Repairing the sentence
For this next example we’re going to convert all pos_tag == ADJ and pos_tag == “NOUN” to their lemma, and stitch the sentences back together so that they’re ready for visualisations. We’ll make use of case_when and the now-familiar grouped summarise paste trick. If we group by universal_message_id we’ll get back a 100 row data frame which we can join back to our original data frame.
annotations <- annotations %>%
mutate(token =
case_when(pos_tag == "ADJ" ~ lemma,
pos_tag == "NOUN" ~ lemma,
TRUE ~ lemma)) %>%
select(token, universal_message_id) %>%
summarise(sentence = paste0(token, collapse = " "),
.by = universal_message_id)
Once we have the information regarding the co-occurrences of nouns and adjectives within our documents, we are able to evidence what entities appear throughout our data, as well as the type of language used in conjunction with and toward them. We can later add to this, by visualizing the frequency of terms appearing within the same document as well as those that are explicitly used one after another, just like the example above, where we see ‘hot sun’ appear as most frequent.
Other languages - Spanish
The workflow for Spanish is very similar to English. We’ll select language = “spanish” and then we’ll take a look at the output for a Spanish document. We’ll take a paragraph from El Pais and store it in a data frame named ‘spanish’
“Hace muchos años, cuando llegó a La Habana, encontró el mejor acto de amor —el estudio de la escritura, que es aún mejor que el estudio de la vida— por parte de la joven Yalenis Velazco, quien dedicó un intenso ensayo a su obra.”
spanish_model <- limpiar_pos_import_model("spanish") # Load the model
spanish <- spanish %>%
limpiar_pos_annotate(text, id, spanish_model, udpate_progress = 0) # Extract Pos Tags
## 2024-12-09 11:20:08.091523 Annotating text fragment 1/1
## # A tibble: 49 × 3
## token lemma pos_tag
## <chr> <chr> <chr>
## 1 Hace hacer VERB
## 2 muchos mucho DET
## 3 años año NOUN
## 4 , , PUNCT
## 5 cuando cuando SCONJ
## 6 llegó llegar VERB
## 7 a a ADP
## 8 La el DET
## 9 Habana habana PROPN
## 10 , , PUNCT
## # ℹ 39 more rows
We see immediately that ‘hace’ a conjugation of the verb ‘hacer’ is converted to hacer, muchos -> mucho, años -> año.

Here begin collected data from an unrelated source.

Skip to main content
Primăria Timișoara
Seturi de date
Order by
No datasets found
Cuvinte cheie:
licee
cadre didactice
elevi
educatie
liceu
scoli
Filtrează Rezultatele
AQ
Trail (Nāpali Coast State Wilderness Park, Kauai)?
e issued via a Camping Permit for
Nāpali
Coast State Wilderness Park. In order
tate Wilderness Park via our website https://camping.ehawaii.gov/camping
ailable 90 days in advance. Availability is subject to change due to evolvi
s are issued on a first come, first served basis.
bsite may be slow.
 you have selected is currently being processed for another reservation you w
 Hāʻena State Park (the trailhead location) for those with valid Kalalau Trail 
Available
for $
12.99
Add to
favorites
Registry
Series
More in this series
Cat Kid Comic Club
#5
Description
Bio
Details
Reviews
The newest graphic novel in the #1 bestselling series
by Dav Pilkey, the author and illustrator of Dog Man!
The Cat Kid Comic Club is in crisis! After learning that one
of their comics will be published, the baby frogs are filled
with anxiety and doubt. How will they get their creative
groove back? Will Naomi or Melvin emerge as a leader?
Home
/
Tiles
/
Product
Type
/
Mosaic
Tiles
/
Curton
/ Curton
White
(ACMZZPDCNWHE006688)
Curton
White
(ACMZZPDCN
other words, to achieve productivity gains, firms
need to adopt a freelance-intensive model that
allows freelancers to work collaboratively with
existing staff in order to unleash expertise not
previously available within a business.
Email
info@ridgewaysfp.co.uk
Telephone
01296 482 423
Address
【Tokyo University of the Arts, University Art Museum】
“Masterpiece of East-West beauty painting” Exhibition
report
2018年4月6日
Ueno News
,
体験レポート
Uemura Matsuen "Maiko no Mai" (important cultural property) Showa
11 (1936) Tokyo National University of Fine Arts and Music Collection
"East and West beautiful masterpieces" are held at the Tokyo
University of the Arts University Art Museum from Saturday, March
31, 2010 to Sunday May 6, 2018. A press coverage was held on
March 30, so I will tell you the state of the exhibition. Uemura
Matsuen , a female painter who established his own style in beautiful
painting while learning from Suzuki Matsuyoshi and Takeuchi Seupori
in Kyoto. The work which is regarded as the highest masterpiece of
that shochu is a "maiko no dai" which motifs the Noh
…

These changes would generally be agreeable, they’ll help us to reduce the overall number of words in our data set, and our text-based visualisations should be cleaner. However, it is always a good idea to carefully consider the effects of any transformation you perform on data, rather than doing it blindly.
We can convert all verbs to lemma and stitch the document back together using the same tricks as we did for English:
spanish %>%
mutate(
token = ifelse(pos_tag == "VERB", lemma, token)
) %>%
summarise(.by = id,
text = paste0(token, collapse = " "))
## # A tibble: 1 × 2
## id text
## <dbl> <chr>
## 1 1 hacer muchos años , cuando llegar a La Habana , encontrar el mejor acto…
Clearly the sentence is now ungrammatical, but for a topic modelling workflow or some n-gram networks, the data will be cleaner and the counts will better reflect the real frequencies for each verb.
No models are 100% correct, so we expect to see the occasional false output. This is particularly true when it comes to languages other than English which tend to have less training data, and be more grammatically complex.